Material provided
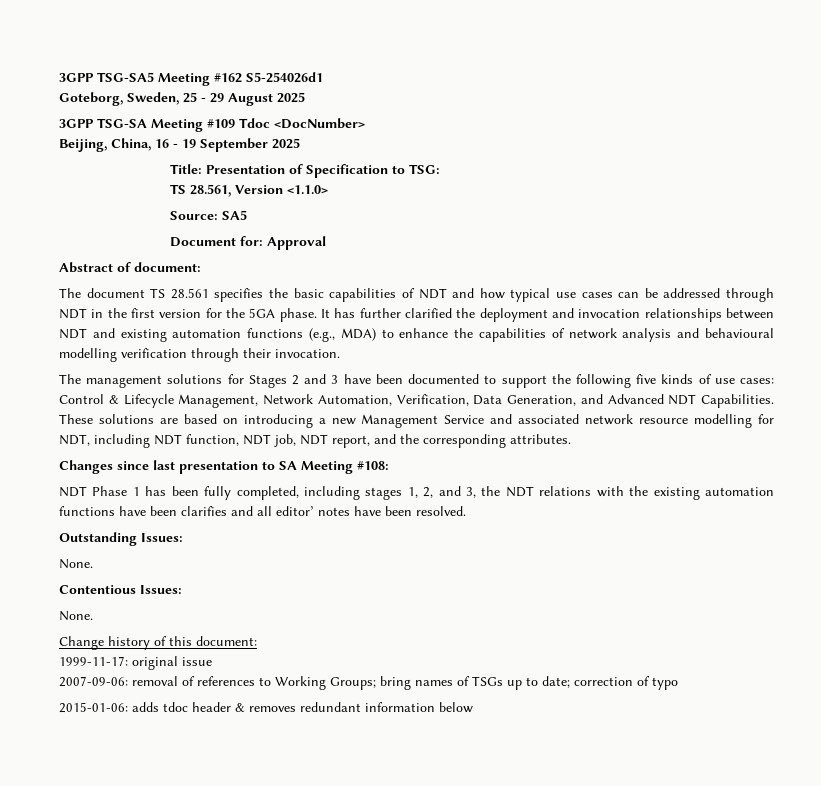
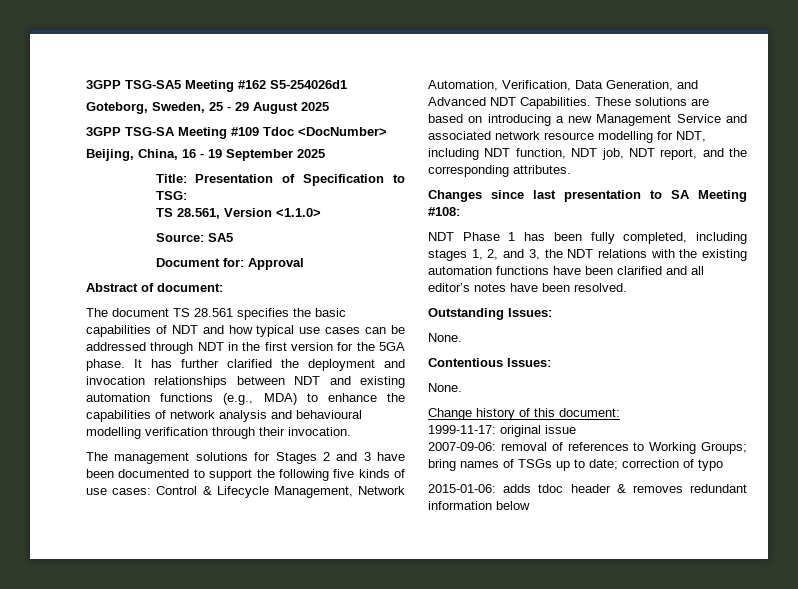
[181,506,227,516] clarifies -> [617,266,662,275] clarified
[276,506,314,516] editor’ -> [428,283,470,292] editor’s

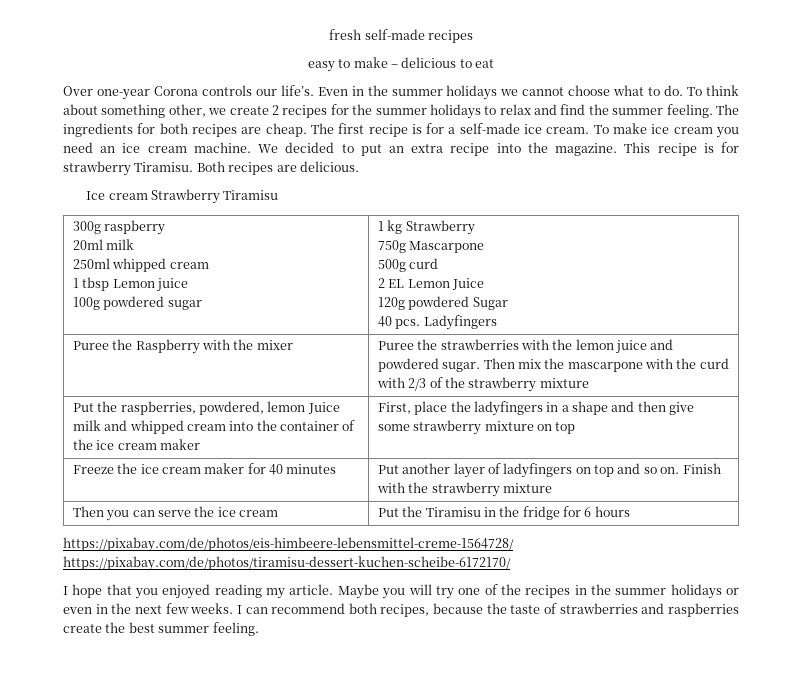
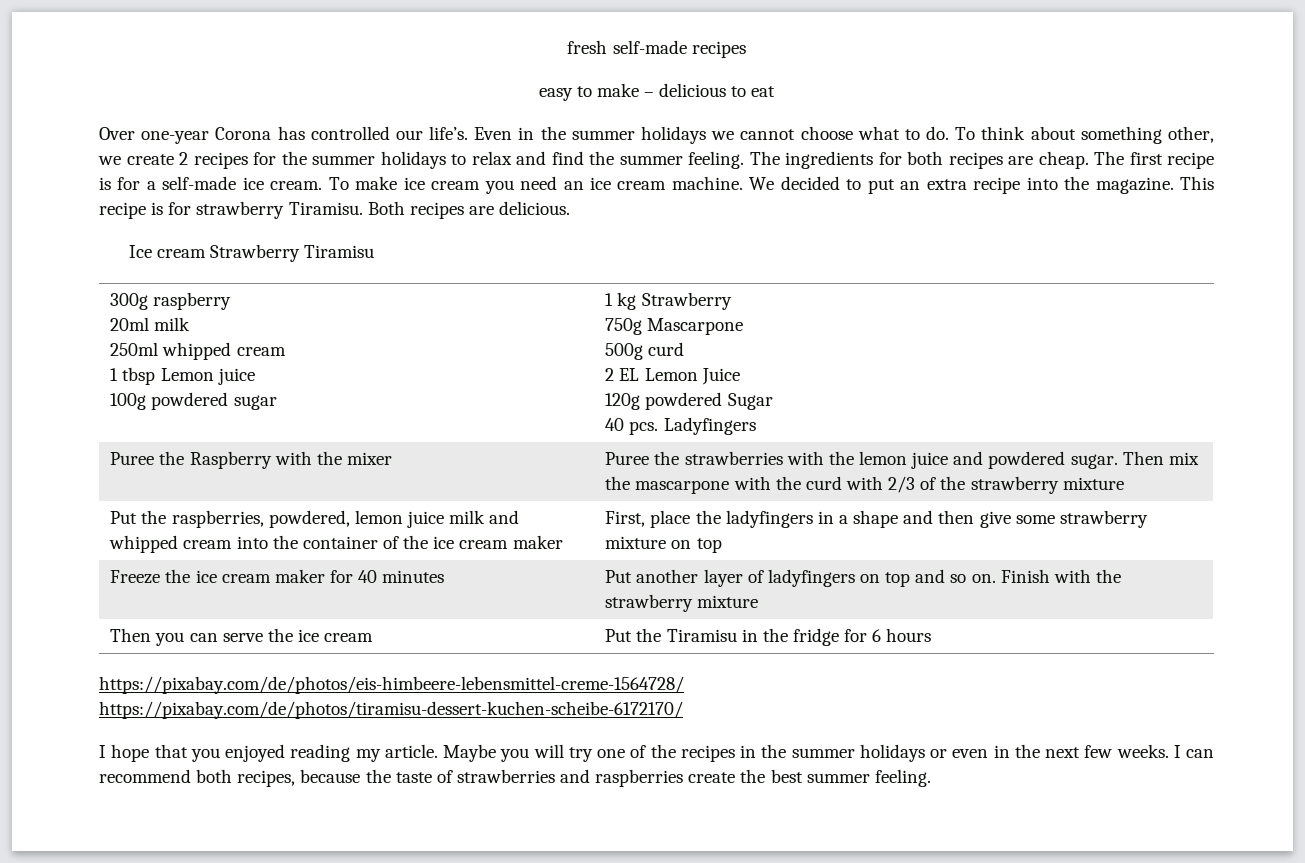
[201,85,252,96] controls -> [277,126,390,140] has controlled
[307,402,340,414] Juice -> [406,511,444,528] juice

* * *

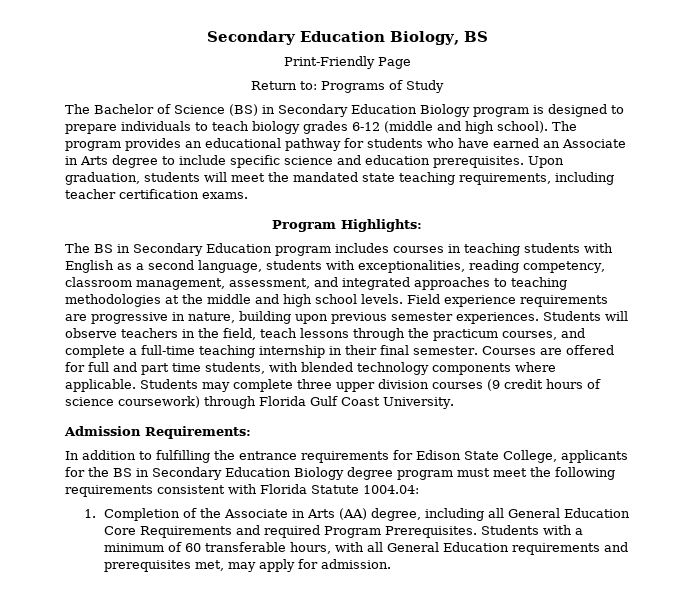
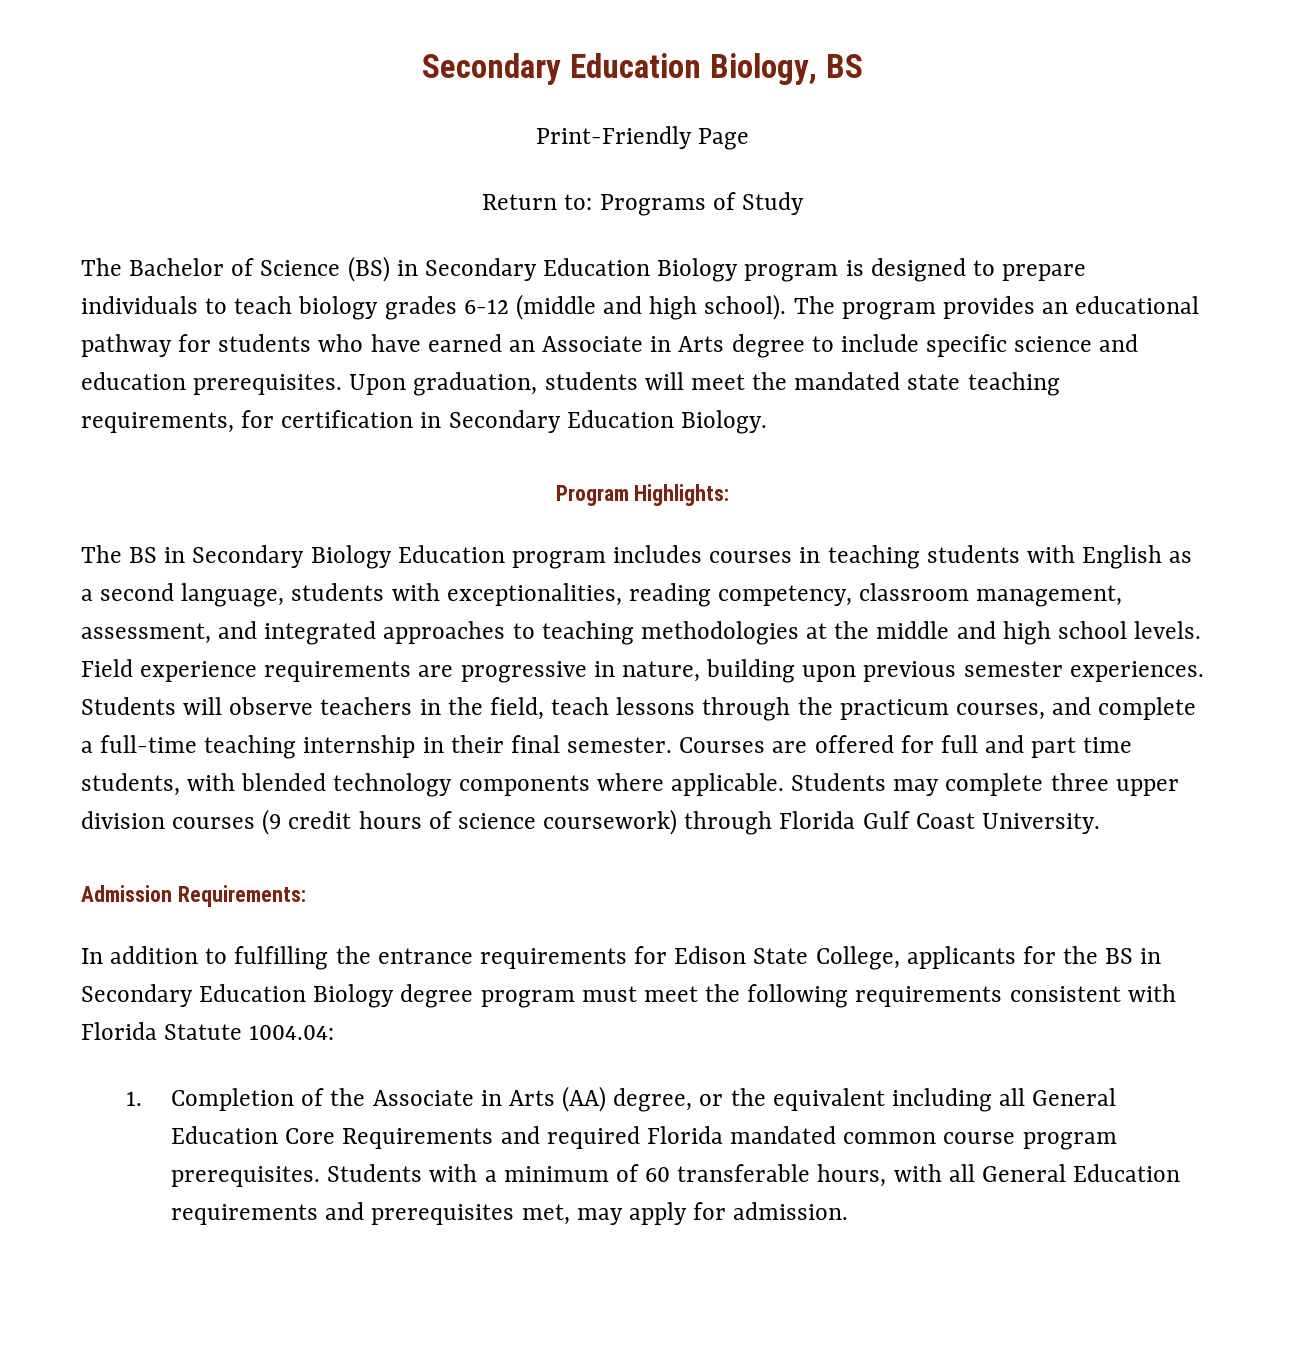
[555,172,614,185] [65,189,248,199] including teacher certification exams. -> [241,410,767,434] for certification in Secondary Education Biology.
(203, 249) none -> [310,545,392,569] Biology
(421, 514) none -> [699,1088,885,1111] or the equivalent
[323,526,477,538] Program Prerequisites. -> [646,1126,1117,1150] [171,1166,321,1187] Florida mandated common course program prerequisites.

* * *

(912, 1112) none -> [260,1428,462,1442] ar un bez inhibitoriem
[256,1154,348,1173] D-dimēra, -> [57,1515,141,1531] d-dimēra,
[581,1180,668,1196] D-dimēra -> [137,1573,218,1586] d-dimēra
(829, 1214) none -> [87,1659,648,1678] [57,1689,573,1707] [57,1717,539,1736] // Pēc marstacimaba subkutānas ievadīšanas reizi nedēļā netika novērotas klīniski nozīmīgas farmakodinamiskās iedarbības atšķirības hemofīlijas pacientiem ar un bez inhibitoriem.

What to do
Only one stretch of the entries above is needed: the lines from the one containing "[276,506,314,516] editor’ ->" through the one containing "[307,402,340,414] Juice ->". Copy it exactly, without the pictures.

Task solution
[276,506,314,516] editor’ -> [428,283,470,292] editor’s

[201,85,252,96] controls -> [277,126,390,140] has controlled
[307,402,340,414] Juice -> [406,511,444,528] juice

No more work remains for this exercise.